Within 24 hours things went from bad to worse. Her respiratory system was shutting down. The GBS was paralyzing her to the point that she could not breathe.
She was rushed to the Pediatric Intensive Care Unit (PICU). Within minutes of being there she stopped breathing and they had to “bag” her. I could not believe what I was seeing. My baby girl was dying before my very eyes.
She could no longer talk and would finger spell (sign language) to communicate. They put her on a bi-pap machine to help her breathe and on July 1, 2009 Ashlie was intubated. She could no longer breathe on her own to keep alive, a machine had to do the work for her. Her heart was racing, ranging between 160-180 bpm. It seemed as though her heart would come through her chest. For the next 2 1/2 weeks, I sat and watched as she continued to get worse.
Guillain-Barre Syndrome is most common in older people, not children. It was the worst case the children’s hospital had seen in over 3 years. All treatments done to “reverse” GBS are done on adults. The hospital had to take adult treatments and alter them for a 12-year-old. She had more IVIG treatments done, she had plasmapheresis, MRI’s, and nerve tests done. The damage done to her nerves was horrific. The GBS not only destroyed her myelin, but it went into and began destroying the axon.
Slowly her body began to “heal” and the GBS started to descend. After 3 weeks of being intubated, she began to breathe on her own and was extubated. However, as the feeling came back, she was in excruciating pain. Pain so bad she felt like we were ripping her skin off if we touched her. We remained at the children’s hospital for another week. She was then transported to Orange County to Healthbridge Children’s Hospital for rehabilitation. Ashlie spent another 4-weeks away from home doing physical and occupational therapy 7-days a week. She was tired, her body hurt, her body would not cooperate at times, and we had lots of tears. After spending her 13th birthday in the hospital we decided it was time to go home and start our new lives.
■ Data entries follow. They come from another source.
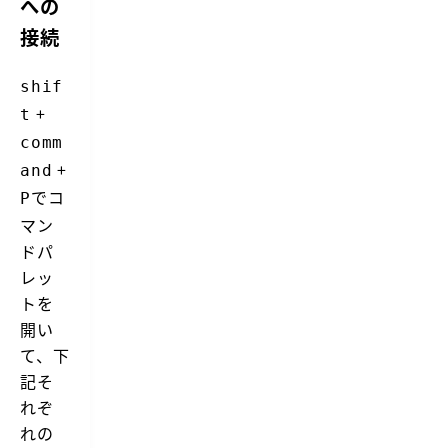
への
接続
shif
+
t
comm
+
and
でコ
P
マン
ドパ
レッ
トを
開い
て、下
記そ
れぞ
れの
Once at home Ashlie began physical and occupational therapy at home with an in-home health service. We tried to keep life as normal as possible for her. She started going back to dance class immediately, although participation was limited. She went to our local hospital for physical therapy.
After 6-months the therapists said there was not much more they could do for her and she was as good as she was going to get. That was not the answer I wanted to hear. She was only 13-years-old.
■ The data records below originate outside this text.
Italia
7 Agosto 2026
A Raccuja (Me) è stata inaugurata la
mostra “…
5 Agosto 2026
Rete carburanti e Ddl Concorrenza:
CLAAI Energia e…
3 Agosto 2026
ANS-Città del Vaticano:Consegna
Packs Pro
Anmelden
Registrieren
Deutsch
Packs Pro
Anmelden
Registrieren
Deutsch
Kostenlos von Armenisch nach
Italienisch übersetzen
I began making phone calls and from there carried out more research. We were told to get her into Pilates with an instructor who had a dance background. We did just that and things started to fall into place.
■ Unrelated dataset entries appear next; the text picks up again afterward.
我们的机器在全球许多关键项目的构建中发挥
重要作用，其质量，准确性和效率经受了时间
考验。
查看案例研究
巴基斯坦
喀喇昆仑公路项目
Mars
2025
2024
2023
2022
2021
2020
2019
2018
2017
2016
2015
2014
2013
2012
Although some things fell into place, we noticed that Ashlie’s health began to change also. She was unable to keep foods down. Anytime she ate, she became very ill and everything came out one way or another. We noticed that she would have dizzy spells and pass out. She would have severe nerve pain at times, to the point that she could not be touched by anyone anywhere on her body. She said it felt as if her skin was being pulled from her body again. I have watched her go in and out of consciousness and struggle to breathe. She now has a rapid standing/sitting heart rate.
We have taken Ashlie to many different doctors and specialists. At one point they almost did heart surgery on her to try and stop her from passing out. She has been hooked up to heart monitors for 30 days and at the same time as this was happening, trying to continue to dance.
She has been seen in different emergency rooms over the last 4 years only to be told time and time again, that there is nothing wrong with her and that it is all in her head.